Abstract
Cristina B. Gibson and Susan G. Cohen, Virtual Teams That Work: Creating Conditions for Virtual Team Effectiveness, 2003, San Francisco, CA: Jossey-Bass, 436 pp., ₹2,162.09. ISBN: 0-7879-6162-0.
Virtual teams are helping organizations move beyond their geographical boundaries to tap global resources. They are bringing together global best practices, increasing competitive strength of organizations, helping to take products and services to untapped markets and supporting the cost leadership by bringing down the establishment cost.
A virtual team offers many advantages but prescription for the same is restricted due to its very character, which hinders in the development of shared understanding, integration and trust. Most of the executives are accidental leaders/members of a virtual team, which makes them susceptible to wrong decision-making. This is where Virtual Teams That Work: Creating Conditions for Virtual Team Effectiveness fills in the gap.
Cristina B. Gibson and Susan G. Cohen, experts in the area of team effectiveness, with the support of chapter authors, who are familiar with the emerging literature on virtual teams, combine their knowledge of team literature and their disciplinary perspectives to highlight different conditions that make a virtual team efficient. They seem to have unanimously consider both business outcomes such as goal achievement, productivity, timeliness, organizational learning and customer satisfaction, and human outcomes such as commitment and satisfaction constitute team effectiveness measures. They recognize that capturing the mindshare of the employees is more challenging in a virtual set up than in a collocated arrangement, and as a disengaged employee wastes precious time and resources, they believe that aligning priorities, building relationships and gaining shared understanding must be allotted more upfront time.
This book breaks new ground. Each topic is well researched, making it an important reference for any further research on the topic for the academics. Inclusion of case studies and illustrative examples from multinational organizations give practitioners a real life picture on how organizations are impacted. Detailed actionable points bring solutions for addressing intricate issues that a virtual team grapples with.
Keeping a focused approach, the authors chose to define their research domain and narrowed the definition of virtual teams as a functional team consisting of individuals who—are independent in their task, share responsibility for outcomes, are geographically dispersed and rely on technology mediated communication. The domain still remains large enough to comprise management teams, product teams, service teams and others although it did limit the scope of generalizability to some extent.
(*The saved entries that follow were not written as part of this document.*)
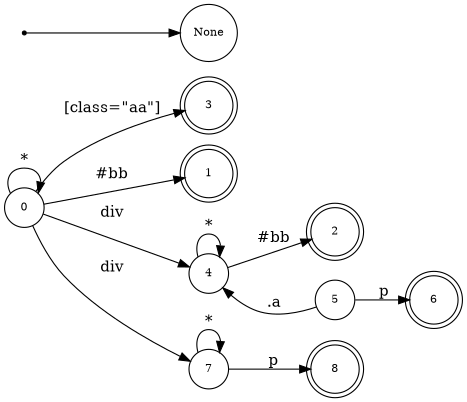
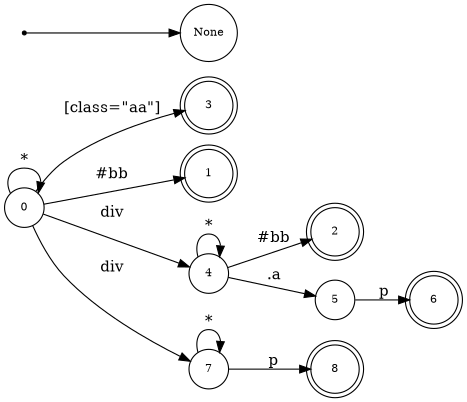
  digraph {
    rankdir=LR
    node [fontsize=10 shape=doublecircle]
    n1 [label=8]
    n2 [label=6]
    n3 [label=2]
    n4 [label=3]
    n5 [label=1]
    __start [shape=point]
    None [shape=circle]
    n8 [label=4 shape=circle]
    n9 [label=5 shape=circle]
    n10 [label=0 shape=circle]
    n11 [label=7 shape=circle]
    subgraph sub_1 {
      n1
      n2
      n3
      n4
      n5
    }
    __start -> None
    n8 -> n3 [label="#bb"]
    n8 -> n8 [label="*"]
-   n9 -> n8 [label=".a"]
+   n8 -> n9 [label=".a"]
    n9 -> n2 [label=p]
    n10 -> n4 [label="[class=\"aa\"]"]
    n10 -> n5 [label="#bb"]
    n10 -> n8 [label=div]
    n10 -> n10 [label="*"]
    n10 -> n11 [label=div]
    n11 -> n1 [label=p]
    n11 -> n11 [label="*"]
  }
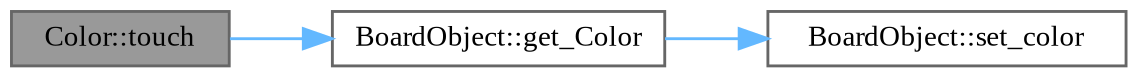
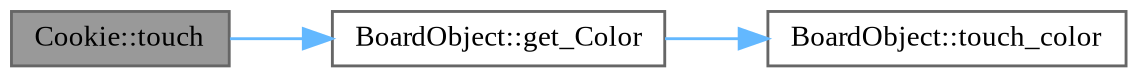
  digraph {
    fontname="Liberation Serif"
    rankdir=LR
    node [color=grey40 fillcolor=white fontname="Liberation Serif" fontsize=10 shape=box style=filled]
    edge [color=steelblue1 fontname="Liberation Serif" fontsize=10 labelfontname=Helvetica labelfontsize=10 style=solid]
-   n1 [color=gray40 fillcolor=grey60 fontcolor=black height=0.2 label="Color::touch" width=0.4]
+   n1 [color=gray40 fillcolor=grey60 fontcolor=black height=0.2 label="Cookie::touch" width=0.4]
    n2 [height=0.2 label="BoardObject::get_Color" width=0.4]
-   n3 [height=0.2 label="BoardObject::set_color" width=0.4]
+   n3 [height=0.2 label="BoardObject::touch_color" width=0.4]
    n1 -> n2
    n2 -> n3
  }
The book is divided into five parts; the first part lays the foundation with three enabling conditions; the second part is about people and context covering topics like training, evaluation, pay system and calculating ROI for virtual teams; the third part addresses a very critical issue of knowledge management and information sharing; the fourth part aligns technology to context, task and structure; and finally the fifth part is about the process and development and brings the focus on conflict resolution and closing of the time gap.
Virtual teams come with an inherent advantage of having access to multiple resource sources and members coming from dissimilar locations and context bring in different experiences, but in the absence of a knowledge management system the team fails to leverage on its benefits. Author Martha L. Maznevski, an expert in the area of global and diverse teams, and Nicholas Athanassiou, having years of corporate experience, were able to: identify the practical difficulties and highlighted the antecedents that result in creating barriers for knowledge management, identified virtual teams as ‘sociotechnological systems’, and provide a road map for creation of social capital and emphasize on the technological aspects for creating infrastructure that supports sharing of explicit and tacit knowledge.
Another significant chapter, ‘The development of global virtual teams’, was based on data collected through several years of ethnographic fieldwork in major corporations addressing the critical issue of integrating members working across multiple context exploring pattern of change, growth or progression of a team to a more matured state through case illustrations making the chapter a lived-in experience for the readers. Another critical topic—designing reward system for virtual team is addressed by author Edward E. Lawler III, a distinguished professor, an author of many articles and books, and also a founder and director of the centre for effective organizations at the University of Southern California.
Concluding the book, authors summarize the valuable insights collected by the chapter authors and recommend few best practices to be followed. The thoroughness with which the book is presented does leave very little for asking, excepting few topics like change management, practising agile management, self-adapting networks and maybe data security.
Virtual teams, surely, provide sustainable solutions not only for the organization and employees but also for the environment by fuel and energy conservation. In today’s disruptive innovations age, virtual teams could provide the much needed flexibility to change and adapt. But unfortunately, we are unable to explore its full potential due to lack of solid research in this area since the phenomenon is still at its nascent stage. Contribution by each author of this book goes a long way in creating knowledge in this elusive field by providing direction for managing successful virtual teams.